As far as the Cheltenham Festival is concerned, Jonjo O’Neill will be best remembered for riding the legendary racemare Dawn Run who, in 1986, became the first, and so far only, horse to complete the Champion Hurdle – Cheltenham Gold Cup double. However, since turning his hand to training, and recovering from Non-Hodgkin’s Lymphoma, in the late Eighties, O’Neill has enjoyed several notable victories at the March showpiece.
For the first 15 years of his training career, O’Neill was based at Penrith, Cumbria. He sent out his first Cheltenham Festival winner, Danny Connors, in the Coral Golden Hurdle Final – now the Pertemps Network Final – in 1991 and was subsequently successful with Front Line in the National Hunt Chase in 1995 and Master Tern in the Vincent O’Brien County Handicap Hurdle in 2000. All three winners carried the famous green and gold hooped colours of his principal benefactor, John ‘J.P.’ McManus.

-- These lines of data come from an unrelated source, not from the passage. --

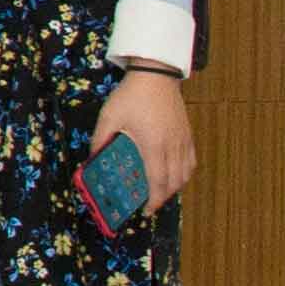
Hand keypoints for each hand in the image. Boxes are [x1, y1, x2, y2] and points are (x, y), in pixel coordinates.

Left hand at [90, 67, 194, 211]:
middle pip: (175, 181)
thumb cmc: (131, 95)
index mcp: (153, 144)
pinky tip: (175, 174)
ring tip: (162, 191)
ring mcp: (183, 139)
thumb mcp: (109, 116)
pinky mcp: (188, 133)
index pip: (158, 180)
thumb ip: (101, 139)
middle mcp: (172, 146)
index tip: (147, 210)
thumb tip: (93, 158)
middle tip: (151, 204)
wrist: (155, 74)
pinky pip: (191, 160)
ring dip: (176, 186)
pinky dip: (185, 172)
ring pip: (186, 173)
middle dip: (164, 197)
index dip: (154, 199)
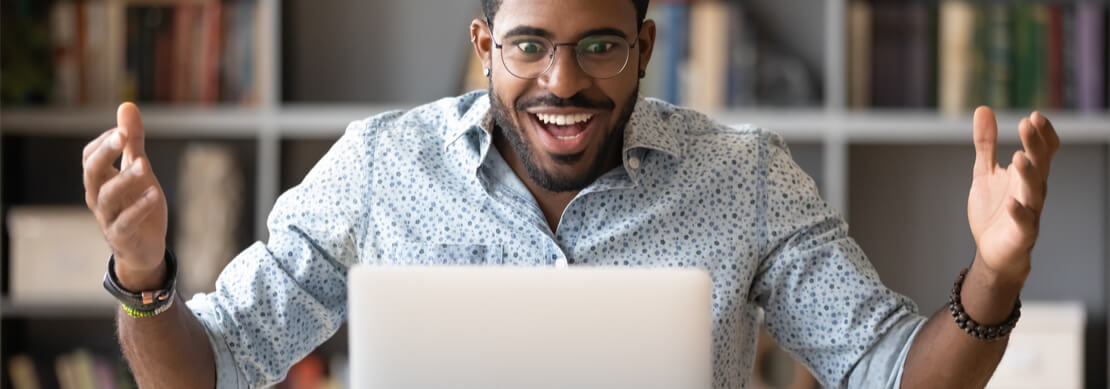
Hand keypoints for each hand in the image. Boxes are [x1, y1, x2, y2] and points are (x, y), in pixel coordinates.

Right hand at [83, 103, 168, 290]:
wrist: (145, 249)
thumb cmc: (138, 205)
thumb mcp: (139, 170)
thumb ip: (133, 142)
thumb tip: (126, 105)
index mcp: (100, 181)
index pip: (90, 157)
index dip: (104, 142)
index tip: (123, 129)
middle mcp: (98, 198)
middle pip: (91, 172)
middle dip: (106, 153)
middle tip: (122, 136)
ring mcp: (108, 218)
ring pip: (107, 197)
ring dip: (125, 179)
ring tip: (144, 165)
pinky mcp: (123, 236)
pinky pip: (125, 222)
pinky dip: (138, 208)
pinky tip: (154, 194)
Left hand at [967, 106, 1058, 283]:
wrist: (992, 250)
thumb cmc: (994, 210)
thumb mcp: (985, 172)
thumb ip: (986, 144)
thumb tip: (983, 109)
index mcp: (1028, 175)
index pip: (1043, 151)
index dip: (1042, 134)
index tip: (1034, 116)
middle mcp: (1033, 191)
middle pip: (1040, 165)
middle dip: (1035, 144)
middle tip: (1029, 123)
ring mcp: (1030, 212)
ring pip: (1035, 191)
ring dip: (1028, 174)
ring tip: (1019, 156)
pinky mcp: (1021, 234)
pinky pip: (1024, 222)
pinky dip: (1018, 212)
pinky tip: (1011, 202)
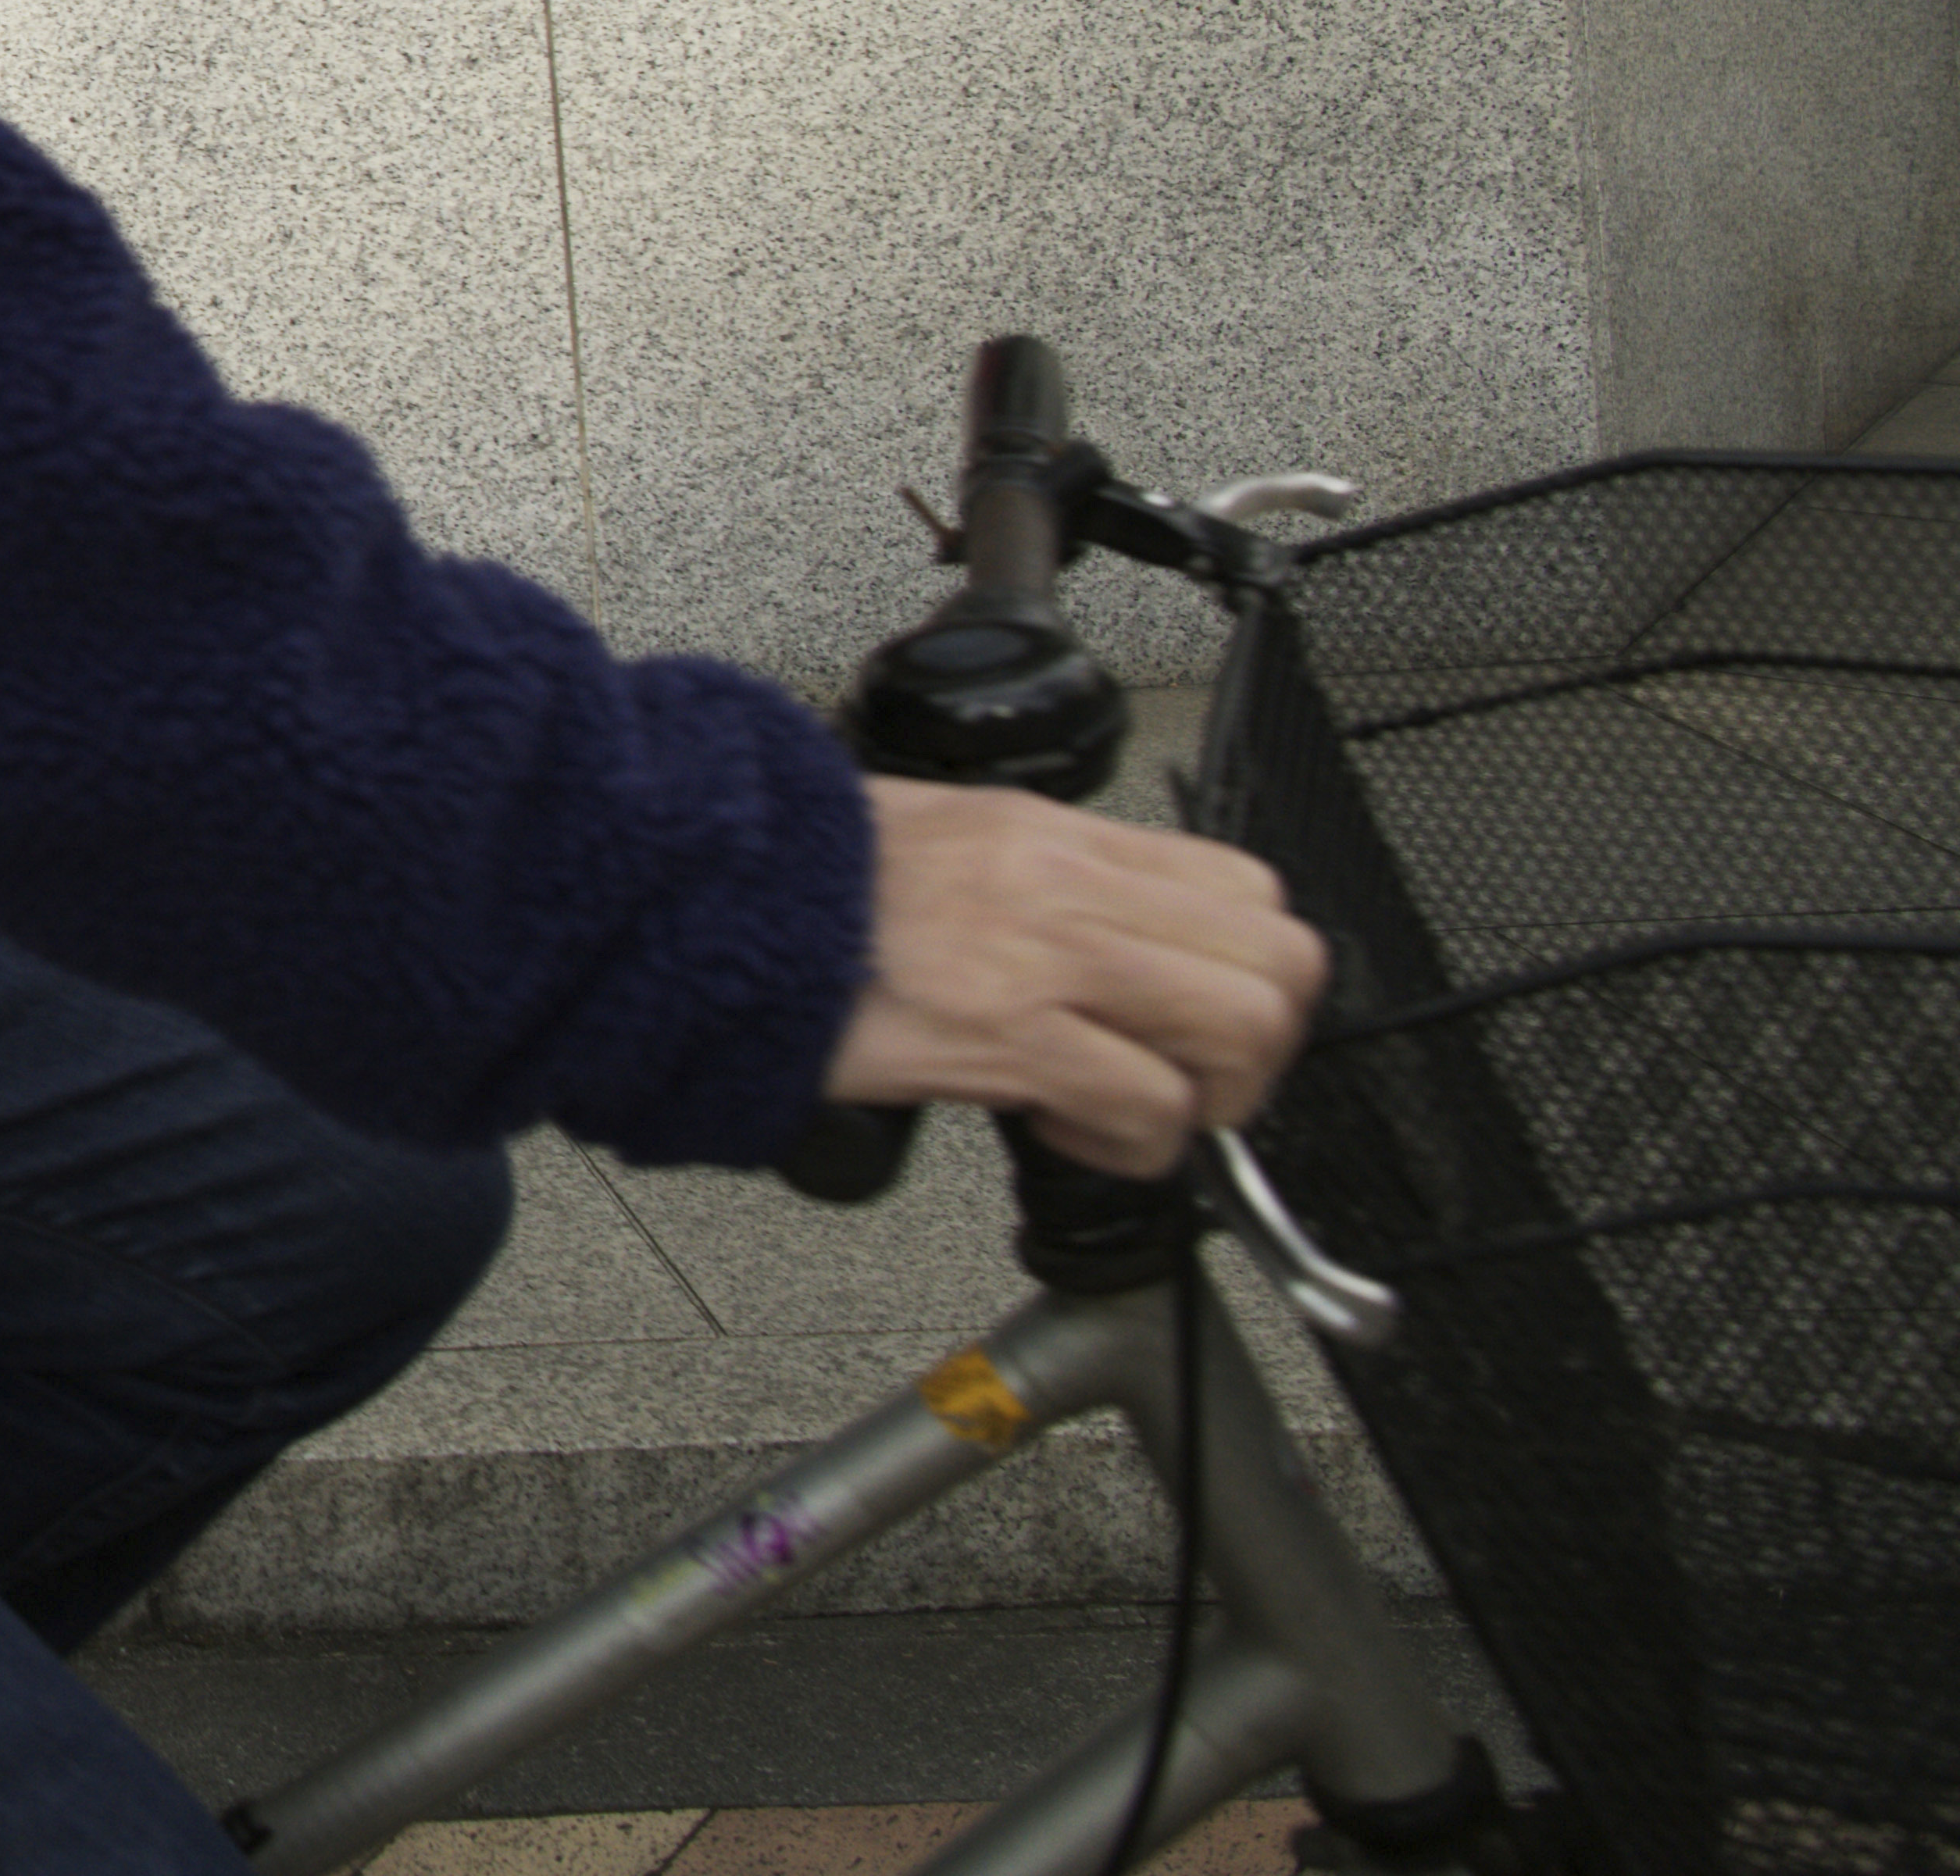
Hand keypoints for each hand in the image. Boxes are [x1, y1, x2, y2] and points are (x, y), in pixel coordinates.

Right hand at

Indeed, in 2001, McManus purchased Jackdaws Castle, a training centre originally built by David Nicholson in Temple Guiting, Gloucestershire, just 30 minutes’ drive from Prestbury Park, and installed O’Neill as trainer. The following year, O’Neill won the National Hunt Chase again with Rith Dubh, owned by McManus, and has since won the historic steeplechase a further four times, courtesy of Sudden Shock in 2003, Native Emperor in 2004, Butler’s Cabin in 2007 and Minella Rocco in 2016.
O’Neill enjoyed his highest-profile Festival victory with Synchronised, owned by McManus and ridden by Sir Anthony McCoy, in the Cheltenham Gold Cup in 2012, but it is worth noting that he has also won the Stayers’ Hurdle twice, with Iris’s Gift in 2004 and More Of That in 2014, and the Pertemps Network three times, with Inching Closer in 2003, Creon in 2004 and Holywell in 2013. All told, he has saddled 26 Cheltenham Festival winners; his most successful horse, so far, at the Festival was Albertas Run, who won the Royal & Sun Alliance Chase in 2008, before recording back-to-back victories in the Ryanair Chase in 2010 and 2011.